I just realized it’s been a week since we last posted. Yikes!
The last few days have felt rather like survival mode. Little E has awful reflux, so none of us are sleeping. We’re on our third medication now, which had to be compounded and the only compounding pharmacy is 30-40 minutes away. That doesn’t sound like much, but at rush hour and being so tired that I’m not even sure I’m driving in an actual lane, that was a real struggle. We just feel terrible that he’s having to suffer through this, and we also feel like less-than-great parents for not being able to fix it.
In the meantime, the J-Man has been showing some signs of realization that this whole brother thing is a permanent condition. He hasn’t had any negative behavior toward the baby at all. He is starting some attention-seeking stuff, which is completely understandable. It just makes me feel bad when I’m trying to soothe a miserable baby by walking him lap after lap around the house with the J-Man following behind me and looking sad like we’re all in this sort of ‘blah’ parade around the downstairs.

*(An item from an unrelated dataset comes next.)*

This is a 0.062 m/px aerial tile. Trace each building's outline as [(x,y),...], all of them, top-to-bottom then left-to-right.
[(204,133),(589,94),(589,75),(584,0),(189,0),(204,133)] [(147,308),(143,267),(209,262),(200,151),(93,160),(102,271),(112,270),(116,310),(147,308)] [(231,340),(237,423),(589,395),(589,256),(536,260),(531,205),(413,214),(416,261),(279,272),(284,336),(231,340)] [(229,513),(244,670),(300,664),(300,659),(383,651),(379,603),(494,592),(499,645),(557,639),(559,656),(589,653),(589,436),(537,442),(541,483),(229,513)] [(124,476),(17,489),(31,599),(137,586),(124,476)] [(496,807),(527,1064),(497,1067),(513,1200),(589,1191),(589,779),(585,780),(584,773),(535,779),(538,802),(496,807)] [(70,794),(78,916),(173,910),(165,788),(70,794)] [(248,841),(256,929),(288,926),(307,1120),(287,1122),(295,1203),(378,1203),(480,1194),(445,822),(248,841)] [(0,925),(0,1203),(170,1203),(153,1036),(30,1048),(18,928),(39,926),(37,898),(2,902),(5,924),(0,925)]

He had a unusually prolonged tantrum this morning about not getting his cookie (which he doesn’t eat, just carries it around until it’s mush) until he had breakfast. (“First breakfast, then cookie!” – didn’t work…) That was no fun on so little sleep. It’s rather odd that our traditionally poor sleeper is the only one in the house actually getting any sleep at night.
He’s also been doing more of the running back and forth and hollering thing, which is a bit like a cross between ‘I’m overloaded’ and his full-body, whirling dervish, stim-fest. I don’t think it’s at a worrisome level, just something we monitor to get a better sense of his overall mood. He continues to do great at school. If things deteriorated there, I’d start to worry that things were heading south on us. If he struggles within all that structure, that’s not a great sign.
Interestingly enough, all these changes seem to be bringing about improvements in his communication. It’s almost like he feels he needs to try harder to get his point across with the baby around. At one level, this makes me a little sad that perhaps he feels he’s being left out, but the communication itself is a positive thing. We’ve also been able to change a few other routines (like bath time) without much incident. So we’ve seen a lot of positives, even if perhaps they are born out of a lot of stress for him.
Of course, all it takes is for our kids to express one of their frequent moments of cuteness to soothe our tired selves and keep us going until one of these days we finally get some sleep and everything hopefully returns to some sort of equilibrium. Until then we have cute kids and coffee!